* What you will do *
Repeat exactly the lines from the start of the material below up to and including the "keywords: tr4667, 4667, SAP" line.

<<<<

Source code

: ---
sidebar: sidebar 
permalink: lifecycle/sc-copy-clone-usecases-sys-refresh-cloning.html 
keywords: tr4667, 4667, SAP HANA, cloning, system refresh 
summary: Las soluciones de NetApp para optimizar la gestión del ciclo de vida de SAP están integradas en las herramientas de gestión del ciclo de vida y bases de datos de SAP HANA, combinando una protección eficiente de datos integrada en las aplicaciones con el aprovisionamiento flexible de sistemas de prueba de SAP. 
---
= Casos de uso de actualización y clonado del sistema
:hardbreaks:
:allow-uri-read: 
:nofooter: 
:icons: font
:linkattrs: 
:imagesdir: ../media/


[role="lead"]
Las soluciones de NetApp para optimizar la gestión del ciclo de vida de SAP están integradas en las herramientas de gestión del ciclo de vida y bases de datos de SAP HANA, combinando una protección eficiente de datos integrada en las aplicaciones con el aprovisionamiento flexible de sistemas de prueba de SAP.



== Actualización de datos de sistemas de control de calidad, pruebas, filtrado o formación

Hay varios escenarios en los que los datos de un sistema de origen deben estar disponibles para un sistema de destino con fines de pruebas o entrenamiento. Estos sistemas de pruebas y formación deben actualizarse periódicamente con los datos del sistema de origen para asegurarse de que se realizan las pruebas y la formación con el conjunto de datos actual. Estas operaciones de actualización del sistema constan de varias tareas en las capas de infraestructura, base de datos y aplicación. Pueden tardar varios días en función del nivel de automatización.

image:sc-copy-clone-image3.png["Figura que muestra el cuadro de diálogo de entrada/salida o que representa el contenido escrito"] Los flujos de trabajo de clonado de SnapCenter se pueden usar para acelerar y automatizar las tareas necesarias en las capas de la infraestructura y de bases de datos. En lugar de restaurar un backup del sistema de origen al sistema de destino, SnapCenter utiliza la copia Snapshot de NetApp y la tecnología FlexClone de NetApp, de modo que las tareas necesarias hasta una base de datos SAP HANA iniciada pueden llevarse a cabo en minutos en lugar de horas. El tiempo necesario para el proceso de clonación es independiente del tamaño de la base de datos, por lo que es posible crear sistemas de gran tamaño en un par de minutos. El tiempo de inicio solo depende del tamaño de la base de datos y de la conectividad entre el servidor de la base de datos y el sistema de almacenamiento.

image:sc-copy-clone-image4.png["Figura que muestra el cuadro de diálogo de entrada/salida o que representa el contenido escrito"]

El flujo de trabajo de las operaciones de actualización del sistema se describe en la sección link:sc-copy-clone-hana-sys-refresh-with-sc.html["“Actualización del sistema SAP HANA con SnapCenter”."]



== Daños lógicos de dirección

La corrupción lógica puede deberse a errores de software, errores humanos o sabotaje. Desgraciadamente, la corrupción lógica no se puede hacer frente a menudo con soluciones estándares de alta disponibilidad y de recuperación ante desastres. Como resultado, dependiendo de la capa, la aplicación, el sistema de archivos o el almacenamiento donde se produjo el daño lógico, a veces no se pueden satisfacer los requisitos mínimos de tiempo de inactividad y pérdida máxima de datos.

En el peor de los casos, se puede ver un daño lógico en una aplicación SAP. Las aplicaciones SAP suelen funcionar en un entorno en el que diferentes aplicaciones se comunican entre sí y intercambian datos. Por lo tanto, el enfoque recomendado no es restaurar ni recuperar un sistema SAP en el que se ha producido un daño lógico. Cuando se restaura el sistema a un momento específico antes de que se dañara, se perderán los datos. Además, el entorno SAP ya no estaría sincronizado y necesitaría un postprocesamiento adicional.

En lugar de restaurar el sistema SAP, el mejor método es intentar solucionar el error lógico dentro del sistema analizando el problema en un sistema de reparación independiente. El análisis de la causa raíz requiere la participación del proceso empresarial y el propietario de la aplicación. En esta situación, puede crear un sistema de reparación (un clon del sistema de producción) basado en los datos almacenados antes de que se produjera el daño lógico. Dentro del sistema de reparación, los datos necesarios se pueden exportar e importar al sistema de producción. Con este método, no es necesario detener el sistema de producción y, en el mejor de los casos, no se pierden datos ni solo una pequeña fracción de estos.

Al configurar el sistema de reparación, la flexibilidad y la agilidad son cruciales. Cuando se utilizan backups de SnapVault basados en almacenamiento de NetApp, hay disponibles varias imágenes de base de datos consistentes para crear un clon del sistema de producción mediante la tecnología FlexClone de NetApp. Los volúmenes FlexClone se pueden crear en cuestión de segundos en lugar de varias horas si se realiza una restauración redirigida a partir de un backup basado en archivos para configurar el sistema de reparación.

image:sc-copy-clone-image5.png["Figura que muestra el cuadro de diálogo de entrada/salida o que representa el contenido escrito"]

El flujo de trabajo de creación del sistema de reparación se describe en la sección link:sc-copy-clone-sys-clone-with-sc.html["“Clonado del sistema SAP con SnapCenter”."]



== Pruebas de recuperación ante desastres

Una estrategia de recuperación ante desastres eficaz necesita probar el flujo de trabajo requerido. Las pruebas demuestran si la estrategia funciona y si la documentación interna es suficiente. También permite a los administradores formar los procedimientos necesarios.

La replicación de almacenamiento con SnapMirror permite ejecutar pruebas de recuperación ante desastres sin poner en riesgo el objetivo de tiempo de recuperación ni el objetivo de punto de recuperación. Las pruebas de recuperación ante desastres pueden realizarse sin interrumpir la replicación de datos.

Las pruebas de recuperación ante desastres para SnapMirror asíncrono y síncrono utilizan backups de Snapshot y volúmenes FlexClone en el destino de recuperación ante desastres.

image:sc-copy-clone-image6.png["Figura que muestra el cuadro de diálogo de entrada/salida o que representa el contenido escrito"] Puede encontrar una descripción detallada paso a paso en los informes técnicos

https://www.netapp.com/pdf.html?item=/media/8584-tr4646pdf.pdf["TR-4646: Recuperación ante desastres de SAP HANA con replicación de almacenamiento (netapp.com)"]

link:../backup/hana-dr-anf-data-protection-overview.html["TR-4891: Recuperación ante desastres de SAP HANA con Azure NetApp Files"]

>>>>

* Response to the exercise *
Source code

: ---
sidebar: sidebar 
permalink: lifecycle/sc-copy-clone-usecases-sys-refresh-cloning.html 
keywords: tr4667, 4667, SAP HANA, cloning, system refresh 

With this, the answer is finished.